OT: Growing Veggies if You Don't Have Much Space

El Toro

Well-known Member
Here's my wife's Topsy Turvy planter with tomatoes, green peppers and a cucumber plant. This would be ideal if you don't have a garden space. She has another planter when the plant is
planted in the bottom and hangs down. It was loaded with tomatoes last year. Hal
10xtzcl.jpg
 
NICE!

we have garden too, 16 tomatos, 14 peppers, 10 summer sqursh, there's bit more but we dont have alot room or sun!!

it be nice to have 10 acres where I could plant some sweetcorn and more. I could make an Veggie stand too, hard work dont brother ME.

have 4020 and planter but dont have the acres.
any one want help me on that? Omaha Ne.

steve
steves tractor and planter.
 
I used an Old Roy dog food sack for my Topsy Turvy. Their a woven plastic fiber. Only fear I have is that the cotton strings might rot out to soon. Next time I'll restitch them with plastic baler twine. They are working great and didn't cost anything. A plastic barrel makes a great potato grower. Put some small gravel in the bottom, about six inches and drill a couple small drain holes, but not too many or too big. Put a little dirt on top of that and plant the spud. As the potato grows keep adding dirt so as not to cover all of the leaves.

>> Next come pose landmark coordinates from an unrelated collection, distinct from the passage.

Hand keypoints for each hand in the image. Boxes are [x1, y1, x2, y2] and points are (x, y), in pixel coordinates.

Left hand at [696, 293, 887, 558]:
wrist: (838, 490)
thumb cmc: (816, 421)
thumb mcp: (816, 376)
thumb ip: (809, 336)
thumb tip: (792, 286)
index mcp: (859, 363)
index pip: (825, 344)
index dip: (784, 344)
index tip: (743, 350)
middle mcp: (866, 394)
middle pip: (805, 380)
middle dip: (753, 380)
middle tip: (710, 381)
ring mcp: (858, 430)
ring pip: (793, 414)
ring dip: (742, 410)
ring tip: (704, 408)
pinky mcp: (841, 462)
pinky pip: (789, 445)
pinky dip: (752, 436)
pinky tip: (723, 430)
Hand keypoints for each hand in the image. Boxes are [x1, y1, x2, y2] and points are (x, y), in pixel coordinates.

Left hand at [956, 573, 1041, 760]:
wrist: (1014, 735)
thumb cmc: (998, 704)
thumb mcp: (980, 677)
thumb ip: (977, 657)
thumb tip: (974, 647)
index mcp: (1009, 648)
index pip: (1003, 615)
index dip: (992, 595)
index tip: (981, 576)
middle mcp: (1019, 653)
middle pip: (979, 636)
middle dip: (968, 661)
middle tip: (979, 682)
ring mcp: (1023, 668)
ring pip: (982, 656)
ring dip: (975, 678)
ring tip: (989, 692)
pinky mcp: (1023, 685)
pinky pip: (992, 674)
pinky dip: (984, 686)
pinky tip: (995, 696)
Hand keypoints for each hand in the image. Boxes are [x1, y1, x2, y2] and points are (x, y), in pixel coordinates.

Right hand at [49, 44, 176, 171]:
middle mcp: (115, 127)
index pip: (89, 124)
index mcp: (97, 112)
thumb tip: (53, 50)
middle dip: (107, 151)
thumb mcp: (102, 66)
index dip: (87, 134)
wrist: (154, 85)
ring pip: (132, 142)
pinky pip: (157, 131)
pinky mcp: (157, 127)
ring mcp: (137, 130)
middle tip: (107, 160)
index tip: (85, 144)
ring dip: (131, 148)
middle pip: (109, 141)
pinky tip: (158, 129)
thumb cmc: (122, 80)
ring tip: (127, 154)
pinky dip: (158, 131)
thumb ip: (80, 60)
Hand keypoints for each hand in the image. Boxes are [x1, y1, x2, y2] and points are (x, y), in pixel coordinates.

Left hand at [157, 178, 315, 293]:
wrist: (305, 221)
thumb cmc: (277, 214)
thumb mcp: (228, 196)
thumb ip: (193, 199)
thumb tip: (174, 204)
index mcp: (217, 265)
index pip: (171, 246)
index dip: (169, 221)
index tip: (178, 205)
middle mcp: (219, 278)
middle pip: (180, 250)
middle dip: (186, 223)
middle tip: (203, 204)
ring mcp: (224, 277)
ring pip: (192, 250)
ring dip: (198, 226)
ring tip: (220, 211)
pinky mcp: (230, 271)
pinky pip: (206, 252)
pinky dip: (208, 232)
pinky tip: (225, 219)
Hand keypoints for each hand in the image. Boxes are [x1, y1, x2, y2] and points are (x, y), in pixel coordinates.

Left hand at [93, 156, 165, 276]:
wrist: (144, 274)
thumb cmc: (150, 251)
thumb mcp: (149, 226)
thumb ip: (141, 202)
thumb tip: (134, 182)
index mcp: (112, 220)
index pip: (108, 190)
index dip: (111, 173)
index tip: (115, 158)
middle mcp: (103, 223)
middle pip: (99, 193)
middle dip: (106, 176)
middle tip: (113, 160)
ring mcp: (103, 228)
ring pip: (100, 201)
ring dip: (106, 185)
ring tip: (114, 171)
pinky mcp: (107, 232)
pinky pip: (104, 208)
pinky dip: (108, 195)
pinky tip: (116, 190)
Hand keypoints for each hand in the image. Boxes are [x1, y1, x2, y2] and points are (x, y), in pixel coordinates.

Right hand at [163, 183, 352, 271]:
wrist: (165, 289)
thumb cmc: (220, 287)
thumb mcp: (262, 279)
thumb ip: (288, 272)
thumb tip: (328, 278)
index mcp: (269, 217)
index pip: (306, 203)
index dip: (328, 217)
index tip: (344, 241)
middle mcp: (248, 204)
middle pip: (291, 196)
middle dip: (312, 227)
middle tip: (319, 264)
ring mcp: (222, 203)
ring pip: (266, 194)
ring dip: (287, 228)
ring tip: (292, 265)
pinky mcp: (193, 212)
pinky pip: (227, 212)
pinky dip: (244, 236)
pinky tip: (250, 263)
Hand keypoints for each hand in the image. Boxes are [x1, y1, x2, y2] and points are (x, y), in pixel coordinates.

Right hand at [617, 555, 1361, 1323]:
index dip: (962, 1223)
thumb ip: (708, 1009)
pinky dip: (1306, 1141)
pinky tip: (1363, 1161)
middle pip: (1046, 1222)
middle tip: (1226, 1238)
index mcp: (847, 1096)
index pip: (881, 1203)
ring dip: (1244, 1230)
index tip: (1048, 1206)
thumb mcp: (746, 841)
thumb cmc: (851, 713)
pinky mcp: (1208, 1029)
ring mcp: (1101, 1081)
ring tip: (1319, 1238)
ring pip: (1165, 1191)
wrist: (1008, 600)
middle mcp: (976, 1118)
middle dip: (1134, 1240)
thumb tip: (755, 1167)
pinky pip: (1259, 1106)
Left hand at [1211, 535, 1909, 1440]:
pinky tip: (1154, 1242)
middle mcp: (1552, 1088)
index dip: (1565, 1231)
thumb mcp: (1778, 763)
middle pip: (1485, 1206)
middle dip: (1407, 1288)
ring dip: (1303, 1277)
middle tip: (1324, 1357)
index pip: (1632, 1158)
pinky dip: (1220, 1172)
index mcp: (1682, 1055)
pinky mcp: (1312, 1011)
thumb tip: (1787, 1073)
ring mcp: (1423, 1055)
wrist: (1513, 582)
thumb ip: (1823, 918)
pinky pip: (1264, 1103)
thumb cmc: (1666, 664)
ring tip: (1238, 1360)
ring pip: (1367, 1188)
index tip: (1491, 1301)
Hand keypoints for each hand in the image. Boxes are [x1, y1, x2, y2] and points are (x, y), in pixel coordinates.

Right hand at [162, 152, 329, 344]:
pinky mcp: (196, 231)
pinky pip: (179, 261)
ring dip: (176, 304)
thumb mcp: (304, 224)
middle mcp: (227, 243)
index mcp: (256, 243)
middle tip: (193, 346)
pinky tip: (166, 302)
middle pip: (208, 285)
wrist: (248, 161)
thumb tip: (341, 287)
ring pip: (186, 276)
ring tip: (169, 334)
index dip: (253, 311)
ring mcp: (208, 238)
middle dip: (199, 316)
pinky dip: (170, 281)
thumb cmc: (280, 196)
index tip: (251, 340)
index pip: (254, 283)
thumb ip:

Water daily and alot. When the barrel is full of dirt keep watering hard and alot. Rain water works best if you can catch it. If the the leaves start to yellow back off the water a bit. When the plant dies don't think you have to "dig the spuds" right away. They will keep growing as long they have water for about ten days to 2 weeks. To harvest, tip the barrel over and roll it around. Kids love this part. If everything went even half good you should get a couple of 5 gallon buckets of yukon golds. Tires work too. Keep stacking them as the plant grows. Water is the key. 5 gallons when the barrel is full isn't too much. Taters are about 85%
water. Good luck.
 
That sweet corn sure looks nice. I would like to have a little more ground. I have about about 30 tomatoes and 8 pepper plants in that little garden behind the planter. I have some on wire cages made from heavy reinforcement wire.
That's more than enough for 2 of us and our daughter always want some. Hal
 
another good and easy way to plant is inside of concrete blocks, put the blocks along driveway, or flower beds and fill with good soil. No weeding and easy to water, when crop is harvested pull out plants and remove blocks. Good luck Amo
 
I have about a tenth of an acre garden. Grow beans, squash, sweet corn, watermellons, tomatoes, broccoli, potatoes, a few flowers and basil. One thing you can do in a small space is follow-up planting. Plant beans after radishes, lettuce or spinach, or let squash or pumpkins run in the corn. Put cukes on a trellis. This year I tried planting double rows of beans and will do a second planting when these get a bit taller. A good book on companion planting is "Carrots Love Tomatoes" by Louise Riotte. Tells which veggies like each other and which do not.

Larry in Michigan
 
do any of you do the CANNING put in JARS?

I grew up doing that with both my sides familys. and every one dones it, it all started in the 1930's! can't remember how many jars we have and some broken some are new!

am going to do it this year. yeah I have some green beans too hope it keeps up.
 
When I was single, I did the canning, freezing, jam-making, and bread baking. Nice to have a wife to do it now.

Larry in Michigan
 
My wife still cans tomatoes. We wash them, then I scald them and my wife packs them quart jars.
She just made strawberry preserves too. Will do tomatoes this summer.

When we were kids both our parents canned everything. Her mom and dad even made saurkraut and they made applebutter by the copper kettle every Fall. They canned sausage, green beans, lima beans, beets, cucumber pickles, peaches. A lot of this was put in 2 quart glass jars. My wife's mom said she canned 200 quarts of peaches when they were on the farm. They didn't go to the store all the time like we do now. They raised everything. They canned sweet corn too. My wife would freeze the corn. She always cut the kernel's off and scrapes the cob to get all that milky juice. It always tasted like it just came out of the garden. I always grew Silver Queen corn it looks like field corn from the tall stalks and big ears. We all grew white potatoes
and sweet potatoes. My nephew still does canning and has written a book on it.

My mom's sisters canned a little different they used tin cans for canning. They even put their
sausage in tin cans. Just about every farmer had hogs back then a few to sell and a few to butcher.
That changed around here when you couldn't ship milk if you had hogs. You could take your grain and corn to a grist mill and have flour and corn meal made. My wife's mother said they had a barrel of each made. Looks like we may be heading back to some of our old ways. A lot of kids growing up now don't even know where milk comes from. Our daughter wasn't old enough to remember milking then we took her to the PA Farm Show in Harrisburg and the farmers were milking their cows. The milk was being piped into a cooling tank and you could see the milk flowing.